I was diagnosed with polycystic kidney disease at 24 and listed for transplant three years later.  At the time, I was in denial about how awful I was feeling. 

I started automated peritoneal dialysis which involved being hooked up to a machine for over eight hours a night.   Although dialysis wasn’t my favourite thing, I was thankful for the machine as it helped make each day a bit better and kept me alive.

Life on dialysis needed to be planned, but it didn’t stop me doing what I wanted to do whilst the wait for a kidney continued.

I was advised that I may be hard to match due to my high antibody levels.  Both my sister and husband had been tested as potential living donors, but were unable to.  My incredible brother-in- law Steven was able to donate, but unfortunately he wasn’t a match.

Myself and Stephen made the decision to enter the paired donation scheme – where a donor and recipient who aren’t a match are paired with others in the same situation, resulting in a swap to benefit both patients. 
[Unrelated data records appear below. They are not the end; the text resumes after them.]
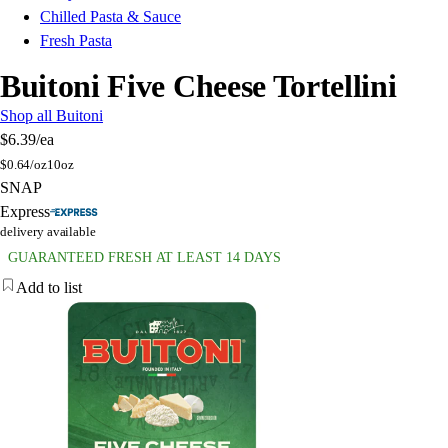
Chilled Pasta & Sauce
Fresh Pasta
Buitoni Five Cheese Tortellini
Shop all Buitoni
$6.39
/ea
$
0.64/oz
10oz
SNAP
Express
delivery available
GUARANTEED FRESH AT LEAST 14 DAYS
Add to list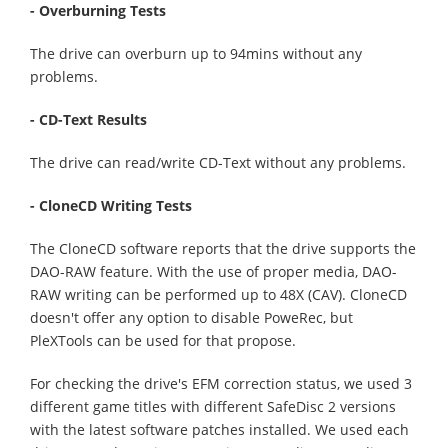
- Overburning Tests
The drive can overburn up to 94mins without any
problems.
- CD-Text Results
The drive can read/write CD-Text without any problems.
- CloneCD Writing Tests
The CloneCD software reports that the drive supports the
DAO-RAW feature. With the use of proper media, DAO-
RAW writing can be performed up to 48X (CAV). CloneCD
doesn't offer any option to disable PoweRec, but
PleXTools can be used for that propose.
For checking the drive's EFM correction status, we used 3
different game titles with different SafeDisc 2 versions
with the latest software patches installed. We used each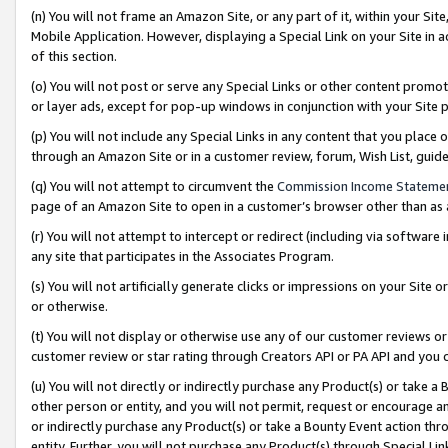
(n) You will not frame an Amazon Site, or any part of it, within your Sit
Mobile Application. However, displaying a Special Link on your Site in a
of this section.
(o) You will not post or serve any Special Links or other content prom
or layer ads, except for pop-up windows in conjunction with your Site 
(p) You will not include any Special Links in any content that you place
through an Amazon Site or in a customer review, forum, Wish List, gui
(q) You will not attempt to circumvent the
Commission Income Stateme
page of an Amazon Site to open in a customer’s browser other than as a 
(r) You will not attempt to intercept or redirect (including via softwar
any site that participates in the Associates Program.
(s) You will not artificially generate clicks or impressions on your Si
or otherwise.
(t) You will not display or otherwise use any of our customer reviews or 
customer review or star rating through Creators API or PA API and you 
(u) You will not directly or indirectly purchase any Product(s) or take a
other person or entity, and you will not permit, request or encourage an
or indirectly purchase any Product(s) or take a Bounty Event action thro
entity. Further, you will not purchase any Product(s) through Special Li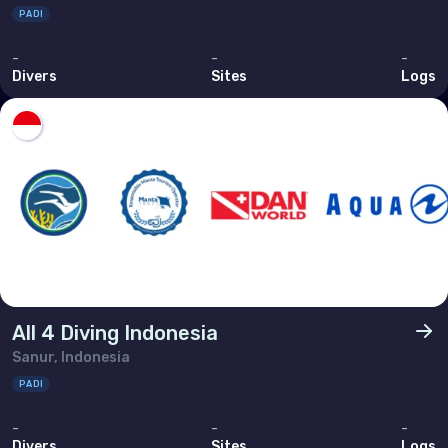
PADI
-
-
-
Divers
Sites
Logs
All 4 Diving Indonesia
Sanur, Indonesia
PADI
-
-
-
Divers
Sites
Logs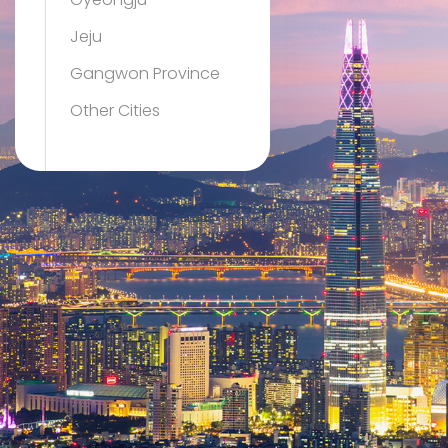
Gyeongju
Jeju
Gangwon Province
Other Cities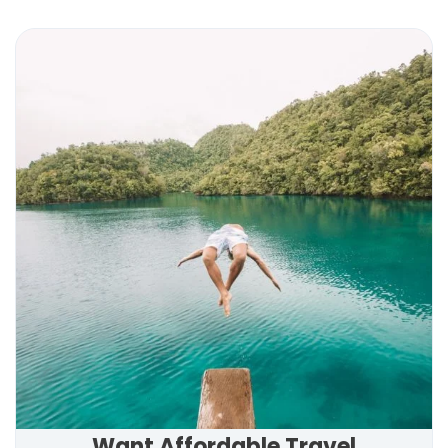
Want Affordable Travel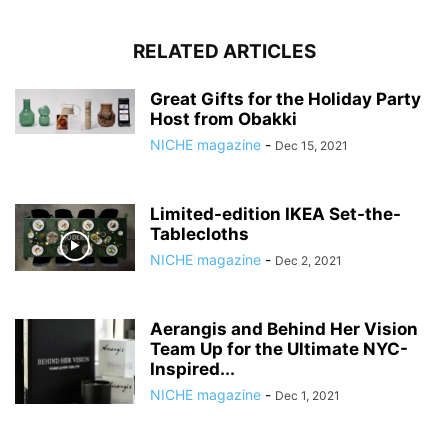
RELATED ARTICLES
Great Gifts for the Holiday Party
Host from Obakki
NICHE magazine
-
Dec 15, 2021
Limited-edition IKEA Set-the-
Tablecloths
NICHE magazine
-
Dec 2, 2021
Aerangis and Behind Her Vision
Team Up for the Ultimate NYC-
Inspired...
NICHE magazine
-
Dec 1, 2021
As I knew I was hard to match, I didn’t expect anything to come of it, but after four years of waiting, the call finally came.  An altruistic donor who was a match was identified through the paired scheme.  The emotion I felt at that point was difficult to explain, as I caught a glimpse of a life free from dialysis.

Unfortunately there was a problem and the transplant didn’t go ahead.  I told myself I shouldn’t have got my hopes up as I was advised things could fall apart at any minute, but I wasn’t prepared.  I had always been positive, but following that news I struggled to be upbeat.

Luckily, the following February the call came to say another match had been found.  This time, it involved Steven and paired donation.  It was a huge mix of feelings knowing someone in my family was having such serious surgery for me, but he was so calm and focused, and never wobbled throughout the whole process.

The transplant went ahead as planned, and was a success.  My new kidney started working straight away, and Steven recovered well.  The immediate difference in how I felt was incredible.

Life has completely changed since I had my transplant, I have energy, my body doesn’t ache, I wake up properly in the morning, I don’t need to nap, I enjoy things more and my family have the real me back. I also have the freedom from the dialysis machine, which was part of my nightly routine, every night for two years.

The main thing that’s changed is the fact that I’m now a mother to my baby girl Bria. Before the transplant there was no chance of me being able to get pregnant or plan a family.  Because of that exceptional gift from two very special people, we have our beautiful daughter and a future, and I will be forever grateful.